The salt should not exist on disk within the search client, once it has been entered as part of enabling search then it should **only** be stored in memory.

### Data Distribution
The hashed data needs to be distributed to the search end point, while this could involve payload encryption in flight it may not be necessary if sufficient controls exist within the transport layer.  The data may benefit from being encrypted within the application to prevent data loss through compromise of the operating system but depends on existing controls.

In [9]:
salt_in = input('Salt to be used (default = V{last_salt_version} {last_salt}): '.format(last_salt=salt, last_salt_version=salt_version)) or salt
surname_in = input('Surname to be searched (default=Kent): ') or 'Kent'
firstname_in = input('Firstname to be searched (default=Clark): ') or 'Clark'
address_in = input('Address (house,street,city) (default=344,Clinton Street,New York): ') or '344,Clinton Street,New York'

address = address_in.split(',')
city = address[2].lower()
street = address[1].lower()
house_number = address[0]

Salt to be used (default = V1 maDHSiTuiVd4U8ah): 
Surname to be searched (default=Kent): 
Firstname to be searched (default=Clark): 
Address (house,street,city) (default=344,Clinton Street,New York): 


### Build the search string and hash
The search string has to be constructed exactly the same way as the format when it was created in the protected environment.  The salt is then added, concatenated and hashed.

In [10]:
search_fine = '{surname}:{firstname}:{city}:{street}:{house_number}:{salt}'.format(surname=surname_in.lower(),
                                                                          firstname=firstname_in.lower(),
                                                                          city=city,
                                                                          street=street,
                                                                          house_number=house_number,
                                                                          salt=salt_in)
search_coarse = '{surname}:{firstname}:{city}:{salt}'.format(surname=surname_in.lower(),
                                                           firstname=firstname_in.lower(),
                                                           city=city,
                                                           salt=salt_in)
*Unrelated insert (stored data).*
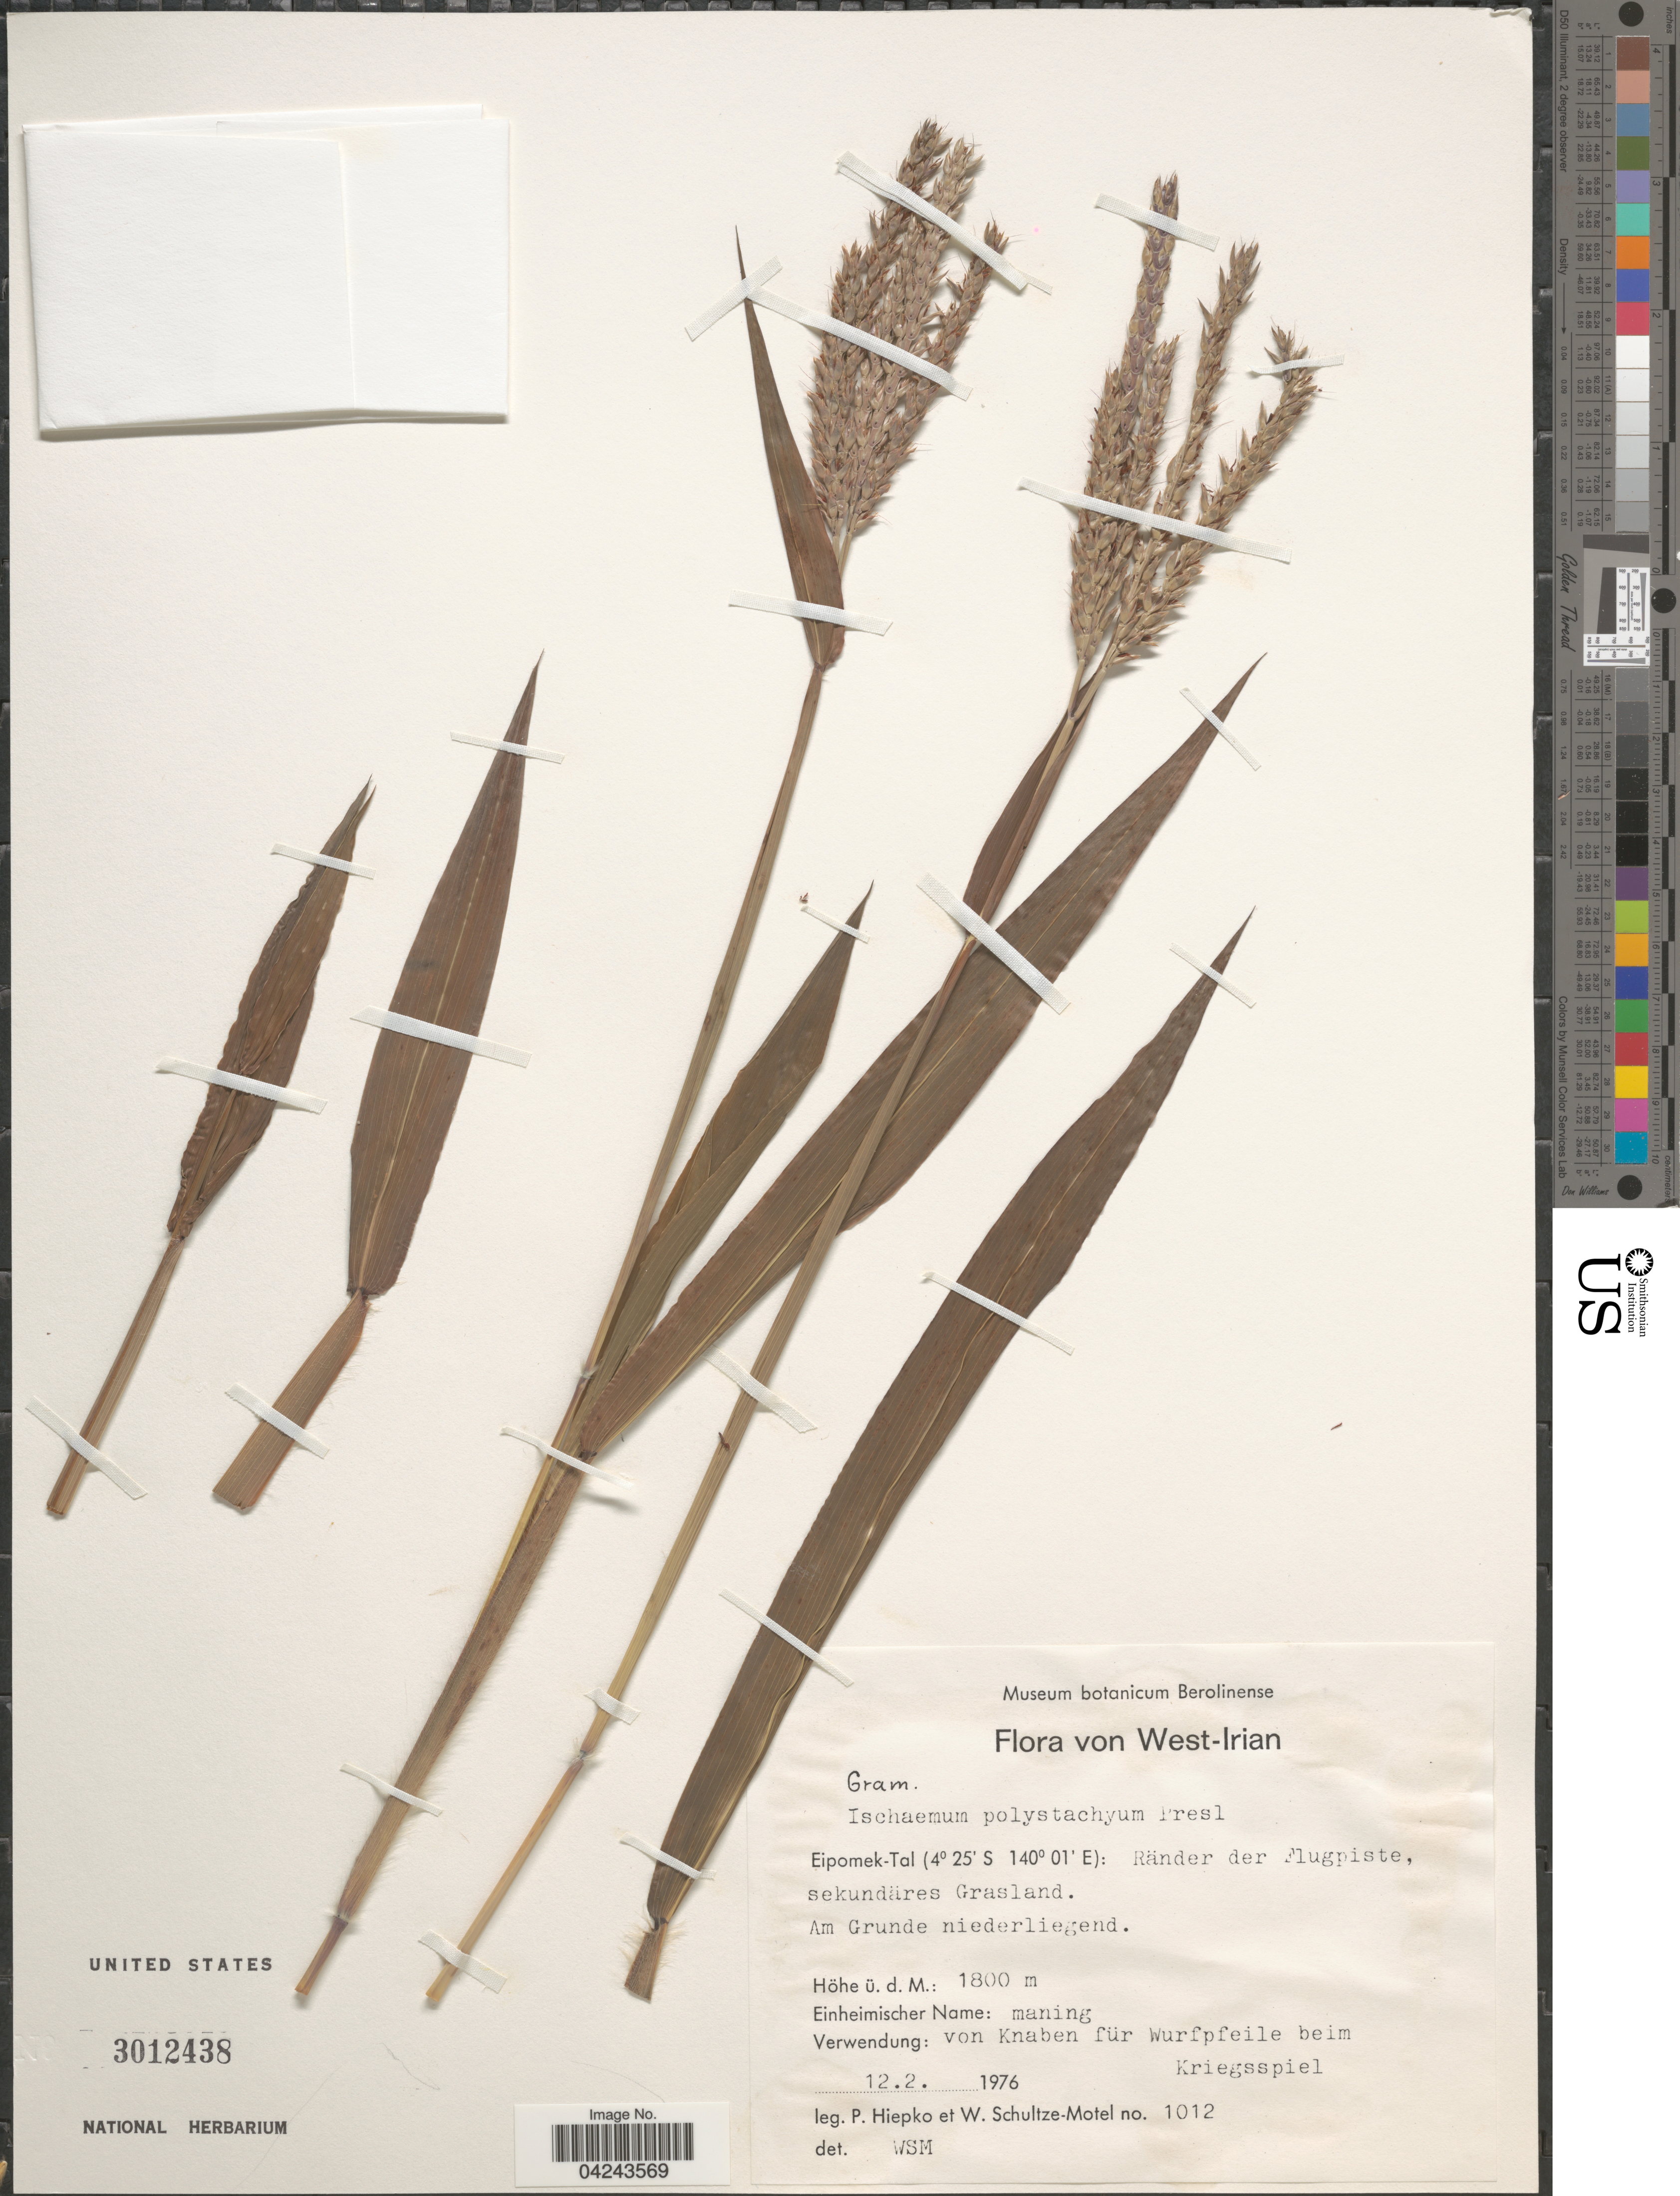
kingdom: Plantae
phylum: Tracheophyta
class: Liliopsida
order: Poales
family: Poaceae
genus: Ischaemum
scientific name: Ischaemum polystachyum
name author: J. Presl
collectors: P. H. Hiepko & W. Schultze-Motel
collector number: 1012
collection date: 1976-02-12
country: Indonesia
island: New Guinea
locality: West-Irian. Eipomek-Tal: Rändern der Flugpiste, sekundäres Grasland.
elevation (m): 1800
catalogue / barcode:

hash_coarse = hashlib.sha3_512(bytes(search_coarse, 'utf-8')).hexdigest()
hash_fine = hashlib.sha3_512(bytes(search_fine, 'utf-8')).hexdigest()

print('Coarse Search: {coarse} \nCoarse Hash: {hash_coarse}\n \
\nFine Search: {fine} \nFine Hash: {hash_fine}\n'.format(coarse=search_coarse, 
                                                      fine=search_fine,
                                                      hash_coarse=hash_coarse,
                                                      hash_fine=hash_fine))

Coarse Search: kent:clark:new york:maDHSiTuiVd4U8ah 
Coarse Hash: 92f556172da5d3dc12a98d65e9923060e2e28f7eca57b3144703842e65efb9eaa2b2d42efd5986bfc998ed3311763a96c875859a5bc0598de6dba1850acd9b4b
 
Fine Search: kent:clark:new york:clinton street:344:maDHSiTuiVd4U8ah 
Fine Hash: 51f135bc0808b85e3ab6cc93439d00c8e0d26c0b42dc35efa034d91218e8971588789212bb68de6afaa3616ca16a890e0a3b0ed288bf372c3b11406c0c77de35



### Search Results
The hash is used to search both the coarse and fine grained hash data sets.  If an identity match is found then the entry_id and other related information is returned.  
**Note:** Matches that are exact will also appear in the coarse data set.  Could add logic to remove matching entry_ids.

In [11]:
try:
    found_coarse = coarse_names[hash_coarse]
except:
    found_coarse = 'No matches found'   
try:
    found_fine = fine_names[hash_fine]
except:
    found_fine = 'No matches found'


print('Found following exact (fine grained) matches:\n{fine_results}\n'.format(fine_results=json.dumps(found_fine)))
print('Found following broad (coarse grained) matches:\n{coarse_results}\n'.format(coarse_results=json.dumps(found_coarse)))

Found following exact (fine grained) matches:
[["100005", "MARVEL"], ["100007", "WARNER BROS."]]

Found following broad (coarse grained) matches:
[["100004", "MARVEL"], ["100005", "MARVEL"], ["100007", "WARNER BROS."]]